**REQUIRED ACTION**
Please set down the records exactly, keeping every line.

Collected data entries:
◆ ◆ ◆ ◆ ◆

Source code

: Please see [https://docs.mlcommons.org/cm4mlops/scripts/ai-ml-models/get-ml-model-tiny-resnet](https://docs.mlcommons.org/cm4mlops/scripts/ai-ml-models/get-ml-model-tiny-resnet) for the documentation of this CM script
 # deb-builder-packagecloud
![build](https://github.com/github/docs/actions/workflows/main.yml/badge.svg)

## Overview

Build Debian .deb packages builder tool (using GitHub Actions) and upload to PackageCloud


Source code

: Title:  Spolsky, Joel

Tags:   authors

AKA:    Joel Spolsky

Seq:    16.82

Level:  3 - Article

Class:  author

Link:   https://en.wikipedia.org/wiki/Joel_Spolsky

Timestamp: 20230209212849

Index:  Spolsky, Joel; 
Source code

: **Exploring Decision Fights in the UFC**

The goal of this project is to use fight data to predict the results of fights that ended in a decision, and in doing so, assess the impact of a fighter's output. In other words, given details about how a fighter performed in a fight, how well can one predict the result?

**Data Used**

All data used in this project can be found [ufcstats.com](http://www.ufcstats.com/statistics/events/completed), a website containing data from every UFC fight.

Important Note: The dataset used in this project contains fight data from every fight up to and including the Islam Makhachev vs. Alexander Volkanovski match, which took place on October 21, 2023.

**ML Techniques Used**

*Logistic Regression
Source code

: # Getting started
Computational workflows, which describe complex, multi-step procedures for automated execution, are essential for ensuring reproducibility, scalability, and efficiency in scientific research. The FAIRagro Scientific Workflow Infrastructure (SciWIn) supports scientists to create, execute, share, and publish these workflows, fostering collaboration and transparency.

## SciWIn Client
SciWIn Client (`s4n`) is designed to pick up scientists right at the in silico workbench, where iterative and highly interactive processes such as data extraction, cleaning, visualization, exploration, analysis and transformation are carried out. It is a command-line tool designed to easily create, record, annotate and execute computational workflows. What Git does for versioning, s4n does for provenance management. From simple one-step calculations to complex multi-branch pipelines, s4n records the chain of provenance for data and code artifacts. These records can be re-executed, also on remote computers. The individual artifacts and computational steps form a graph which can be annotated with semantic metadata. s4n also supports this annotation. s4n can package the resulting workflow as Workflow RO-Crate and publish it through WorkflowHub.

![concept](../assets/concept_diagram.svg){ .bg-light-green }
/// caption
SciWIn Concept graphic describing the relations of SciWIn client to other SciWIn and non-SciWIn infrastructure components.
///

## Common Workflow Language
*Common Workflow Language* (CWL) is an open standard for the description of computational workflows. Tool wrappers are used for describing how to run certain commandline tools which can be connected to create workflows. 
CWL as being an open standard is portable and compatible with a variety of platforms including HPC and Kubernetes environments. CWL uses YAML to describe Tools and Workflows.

◆ ◆ ◆ ◆ ◆

**ANSWER SECTION**
Source code

: Please see [https://docs.mlcommons.org/cm4mlops/scripts/ai-ml-models/get-ml-model-tiny-resnet](https://docs.mlcommons.org/cm4mlops/scripts/ai-ml-models/get-ml-model-tiny-resnet) for the documentation of this CM script
 # deb-builder-packagecloud
![build](https://github.com/github/docs/actions/workflows/main.yml/badge.svg)

## Overview

Build Debian .deb packages builder tool (using GitHub Actions) and upload to PackageCloud


Source code

: Title:  Spolsky, Joel

Tags:   authors

AKA:    Joel Spolsky

Seq:    16.82

Level:  3 - Article

Class:  author

Link:   https://en.wikipedia.org/wiki/Joel_Spolsky

Timestamp: 20230209212849

Index:  Spolsky, Joel; 
Source code

: **Exploring Decision Fights in the UFC**

The goal of this project is to use fight data to predict the results of fights that ended in a decision, and in doing so, assess the impact of a fighter's output. In other words, given details about how a fighter performed in a fight, how well can one predict the result?

**Data Used**

All data used in this project can be found [ufcstats.com](http://www.ufcstats.com/statistics/events/completed), a website containing data from every UFC fight.

Important Note: The dataset used in this project contains fight data from every fight up to and including the Islam Makhachev vs. Alexander Volkanovski match, which took place on October 21, 2023.

**ML Techniques Used**

*Logistic Regression
Source code

: # Getting started
Computational workflows, which describe complex, multi-step procedures for automated execution, are essential for ensuring reproducibility, scalability, and efficiency in scientific research. The FAIRagro Scientific Workflow Infrastructure (SciWIn) supports scientists to create, execute, share, and publish these workflows, fostering collaboration and transparency.

## SciWIn Client
SciWIn Client (`s4n`) is designed to pick up scientists right at the in silico workbench, where iterative and highly interactive processes such as data extraction, cleaning, visualization, exploration, analysis and transformation are carried out. It is a command-line tool designed to easily create, record, annotate and execute computational workflows. What Git does for versioning, s4n does for provenance management. From simple one-step calculations to complex multi-branch pipelines, s4n records the chain of provenance for data and code artifacts. These records can be re-executed, also on remote computers. The individual artifacts and computational steps form a graph which can be annotated with semantic metadata. s4n also supports this annotation. s4n can package the resulting workflow as Workflow RO-Crate and publish it through WorkflowHub.

![concept](../assets/concept_diagram.svg){ .bg-light-green }
/// caption
SciWIn Concept graphic describing the relations of SciWIn client to other SciWIn and non-SciWIn infrastructure components.
///

## Common Workflow Language
*Common Workflow Language* (CWL) is an open standard for the description of computational workflows. Tool wrappers are used for describing how to run certain commandline tools which can be connected to create workflows. 
CWL as being an open standard is portable and compatible with a variety of platforms including HPC and Kubernetes environments. CWL uses YAML to describe Tools and Workflows.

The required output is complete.